### TASK 1
Translate this sentence from the city-building game discussion below into French: "The whole game revolves around desirability and density; one can choose to make a low-services sprawly city or one can choose to make a high-value dense village."
### TASK 2
Pick up the city-building game discussion below after its last sentence and write a few more lines of it.
[Opening TEXT EXCERPT section]
Skylines is definitely worse at it. The base game is a little too bare-bones for me (generally, I like games where the simulation is a state machine where you can tweak inputs vs directly messing with it), and the transportation options are lacking even when compared to SC4. I've tried to get into it a few times, but I keep bouncing off.


> I remember having a mod that had road/bus and road/subway combo stations but I'm not sure if it was part of NAM or not.

Road Top Mass Transit


NewCity is quite fun (if rough, due to its alpha state.) The whole game revolves around desirability and density; one can choose to make a low-services sprawly city or one can choose to make a high-value dense village.

Though the mixed-use scenario there is a bit iffy (mixed-use is a separate zone that only develops in areas with sufficient density/traffic to warrant it)


May be add slums too, if it does not have them. I found Cities Skylines for example, has not concept of urban squalor.
[Closing TEXT EXCERPT section]
[Opening DATA FOR REVIEW section]
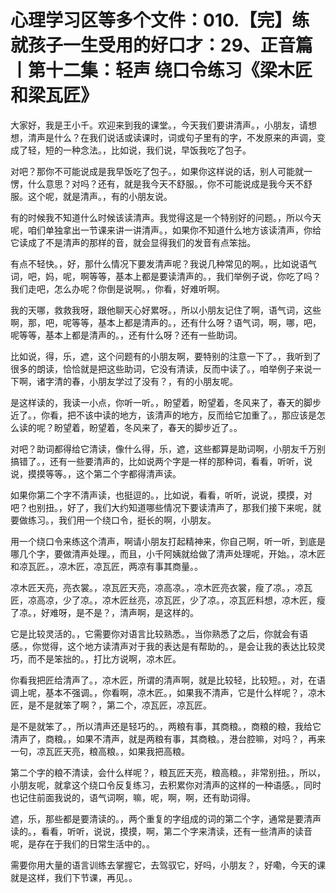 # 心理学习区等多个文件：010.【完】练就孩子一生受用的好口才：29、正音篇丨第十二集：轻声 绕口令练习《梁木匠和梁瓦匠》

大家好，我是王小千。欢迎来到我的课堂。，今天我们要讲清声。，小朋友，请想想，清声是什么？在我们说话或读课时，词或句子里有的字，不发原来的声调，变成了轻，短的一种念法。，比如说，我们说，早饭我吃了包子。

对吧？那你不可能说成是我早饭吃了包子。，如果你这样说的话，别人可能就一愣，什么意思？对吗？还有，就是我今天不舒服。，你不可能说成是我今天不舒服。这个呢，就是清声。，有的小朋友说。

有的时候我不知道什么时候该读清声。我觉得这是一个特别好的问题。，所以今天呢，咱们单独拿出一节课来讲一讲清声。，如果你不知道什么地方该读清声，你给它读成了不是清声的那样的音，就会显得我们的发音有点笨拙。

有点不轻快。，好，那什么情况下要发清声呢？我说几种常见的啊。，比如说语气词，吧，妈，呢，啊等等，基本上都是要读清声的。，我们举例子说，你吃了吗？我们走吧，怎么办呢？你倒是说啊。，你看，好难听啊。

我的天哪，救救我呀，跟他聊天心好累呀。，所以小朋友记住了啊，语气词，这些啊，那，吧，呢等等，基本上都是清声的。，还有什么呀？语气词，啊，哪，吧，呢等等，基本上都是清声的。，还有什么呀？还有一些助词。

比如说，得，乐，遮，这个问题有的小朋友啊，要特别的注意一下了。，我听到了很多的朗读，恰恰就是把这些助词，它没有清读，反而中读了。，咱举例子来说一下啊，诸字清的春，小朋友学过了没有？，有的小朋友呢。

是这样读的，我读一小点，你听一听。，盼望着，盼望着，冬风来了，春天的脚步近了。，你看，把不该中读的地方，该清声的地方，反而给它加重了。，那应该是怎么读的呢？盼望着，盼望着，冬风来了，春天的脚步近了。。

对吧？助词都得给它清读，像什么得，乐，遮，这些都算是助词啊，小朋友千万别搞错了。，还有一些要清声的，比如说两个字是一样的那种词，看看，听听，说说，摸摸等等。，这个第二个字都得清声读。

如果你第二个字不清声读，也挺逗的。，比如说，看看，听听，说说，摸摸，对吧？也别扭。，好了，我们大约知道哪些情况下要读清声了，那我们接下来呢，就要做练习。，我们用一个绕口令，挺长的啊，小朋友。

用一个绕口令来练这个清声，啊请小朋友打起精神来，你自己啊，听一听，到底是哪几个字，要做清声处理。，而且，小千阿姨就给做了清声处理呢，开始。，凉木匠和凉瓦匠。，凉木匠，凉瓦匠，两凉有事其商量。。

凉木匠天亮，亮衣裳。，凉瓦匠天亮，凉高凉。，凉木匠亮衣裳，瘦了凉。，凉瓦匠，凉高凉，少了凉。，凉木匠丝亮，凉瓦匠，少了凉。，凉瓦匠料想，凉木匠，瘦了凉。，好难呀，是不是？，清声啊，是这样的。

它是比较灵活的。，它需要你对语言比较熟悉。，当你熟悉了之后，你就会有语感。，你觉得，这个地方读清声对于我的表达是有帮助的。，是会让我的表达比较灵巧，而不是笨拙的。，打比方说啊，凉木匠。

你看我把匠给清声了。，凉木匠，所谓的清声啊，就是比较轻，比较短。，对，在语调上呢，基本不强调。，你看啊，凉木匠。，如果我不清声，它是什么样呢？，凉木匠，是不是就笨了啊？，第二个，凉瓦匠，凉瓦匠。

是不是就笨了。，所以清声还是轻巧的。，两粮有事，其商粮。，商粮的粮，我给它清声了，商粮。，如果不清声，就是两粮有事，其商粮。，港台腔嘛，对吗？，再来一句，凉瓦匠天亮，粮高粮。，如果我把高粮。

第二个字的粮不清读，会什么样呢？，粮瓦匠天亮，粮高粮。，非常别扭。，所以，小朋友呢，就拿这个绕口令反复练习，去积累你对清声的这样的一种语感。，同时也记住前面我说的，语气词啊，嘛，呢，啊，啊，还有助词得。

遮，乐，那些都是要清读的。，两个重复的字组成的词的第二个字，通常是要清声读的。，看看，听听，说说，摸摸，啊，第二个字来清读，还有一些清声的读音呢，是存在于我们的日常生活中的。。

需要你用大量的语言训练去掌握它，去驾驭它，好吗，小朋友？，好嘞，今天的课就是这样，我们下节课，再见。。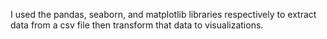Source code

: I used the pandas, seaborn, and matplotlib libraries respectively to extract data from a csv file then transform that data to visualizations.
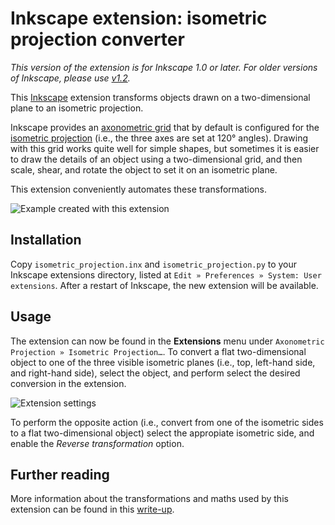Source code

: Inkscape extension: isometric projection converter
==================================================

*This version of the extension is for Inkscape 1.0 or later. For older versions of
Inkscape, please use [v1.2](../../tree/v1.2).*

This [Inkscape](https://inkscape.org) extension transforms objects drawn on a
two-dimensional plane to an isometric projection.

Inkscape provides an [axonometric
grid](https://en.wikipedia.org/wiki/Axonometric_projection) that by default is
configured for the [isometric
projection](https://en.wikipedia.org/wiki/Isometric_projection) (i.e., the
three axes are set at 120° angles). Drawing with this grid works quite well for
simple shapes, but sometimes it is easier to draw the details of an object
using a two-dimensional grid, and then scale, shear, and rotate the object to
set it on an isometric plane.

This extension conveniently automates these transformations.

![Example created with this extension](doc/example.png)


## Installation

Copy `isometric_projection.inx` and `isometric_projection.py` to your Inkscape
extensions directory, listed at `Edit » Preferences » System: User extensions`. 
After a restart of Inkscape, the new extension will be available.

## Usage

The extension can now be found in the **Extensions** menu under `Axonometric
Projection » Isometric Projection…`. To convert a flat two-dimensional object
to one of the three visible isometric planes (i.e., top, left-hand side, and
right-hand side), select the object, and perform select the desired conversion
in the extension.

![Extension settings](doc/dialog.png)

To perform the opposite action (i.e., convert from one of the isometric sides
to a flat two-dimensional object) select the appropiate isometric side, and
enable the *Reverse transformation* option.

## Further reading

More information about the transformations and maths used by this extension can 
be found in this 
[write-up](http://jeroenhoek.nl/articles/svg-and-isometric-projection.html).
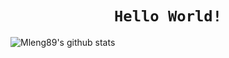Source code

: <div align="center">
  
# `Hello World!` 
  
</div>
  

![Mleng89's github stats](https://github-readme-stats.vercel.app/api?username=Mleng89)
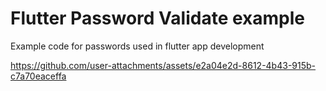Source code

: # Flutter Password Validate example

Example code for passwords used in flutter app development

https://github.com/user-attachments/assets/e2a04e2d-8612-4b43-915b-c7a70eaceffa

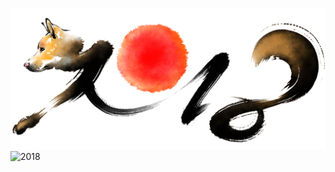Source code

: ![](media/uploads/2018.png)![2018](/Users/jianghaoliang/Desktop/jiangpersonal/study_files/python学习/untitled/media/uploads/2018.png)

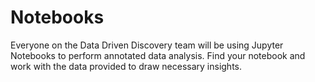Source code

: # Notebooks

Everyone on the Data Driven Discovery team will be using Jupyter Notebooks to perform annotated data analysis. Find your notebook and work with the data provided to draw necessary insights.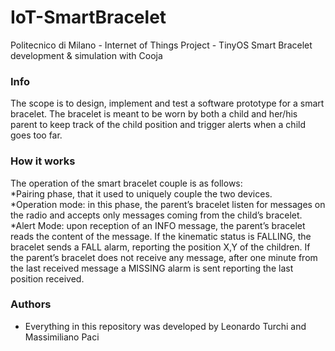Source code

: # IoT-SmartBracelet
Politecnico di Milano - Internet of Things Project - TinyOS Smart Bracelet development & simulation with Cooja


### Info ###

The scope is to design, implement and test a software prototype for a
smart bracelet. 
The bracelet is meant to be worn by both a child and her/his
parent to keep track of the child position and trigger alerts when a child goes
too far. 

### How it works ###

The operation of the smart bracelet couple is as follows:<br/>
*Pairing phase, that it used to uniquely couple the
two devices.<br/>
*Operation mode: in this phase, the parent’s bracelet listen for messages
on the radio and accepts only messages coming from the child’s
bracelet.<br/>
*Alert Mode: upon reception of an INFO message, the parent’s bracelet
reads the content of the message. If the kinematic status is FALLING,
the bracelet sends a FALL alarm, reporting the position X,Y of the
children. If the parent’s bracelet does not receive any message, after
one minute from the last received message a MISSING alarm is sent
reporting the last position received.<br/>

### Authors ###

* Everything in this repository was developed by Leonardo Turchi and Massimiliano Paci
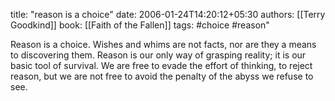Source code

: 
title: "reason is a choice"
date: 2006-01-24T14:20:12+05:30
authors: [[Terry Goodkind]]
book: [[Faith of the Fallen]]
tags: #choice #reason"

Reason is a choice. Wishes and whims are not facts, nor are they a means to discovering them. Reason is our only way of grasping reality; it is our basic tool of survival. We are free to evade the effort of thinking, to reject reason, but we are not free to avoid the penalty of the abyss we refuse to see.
[Closing DATA FOR REVIEW section]
### WRITTEN RESPONSE 1
Tout le jeu tourne autour de l'attractivité et de la densité ; on peut choisir de bâtir une ville étalée aux services réduits ou bien un village dense à forte valeur.

### WRITTEN RESPONSE 2
SimCity is very much a product of its time. They went with the dominate development paradigm of the late 80s and I guess they've stuck with it because the game has sold very well. Why mess with the cash cow? If there ever is another version released, maybe the features of the competition will spur the project managers of SimCity to expand into the modern era.


SimCity as I knew and loved it is completely dead. The last entry to the franchise was a mobile game released in 2014. I can't see the series being much of a cash cow for EA anymore.


> I still frequently listen to the soundtrack while I work too.

The SC4 soundtrack definitely works really well for non-distracting background music while doing work. I recall that one of the Youtube videos having the music had the comment along the lines of "I was looking for a different game [Soul Calibur 4, I think?] and found this instead... HOW IS THE MUSIC THIS GOOD?"


Random Simcity soundtrack trivia: apparently "Concrete Jungle" from SC3k is in a pretty unusual time signature. And the soundtrack is also pretty good.


Link: https://youtu.be/AtJbm-pKuAs

It's definitely all over the place, but it works very well.


SimCity 2000 was my thing back when I was 10. I got SimCity 4 shortly after release, but I didn't like it because it was too complicated.

I'd rather have something like 2000 instead of 4.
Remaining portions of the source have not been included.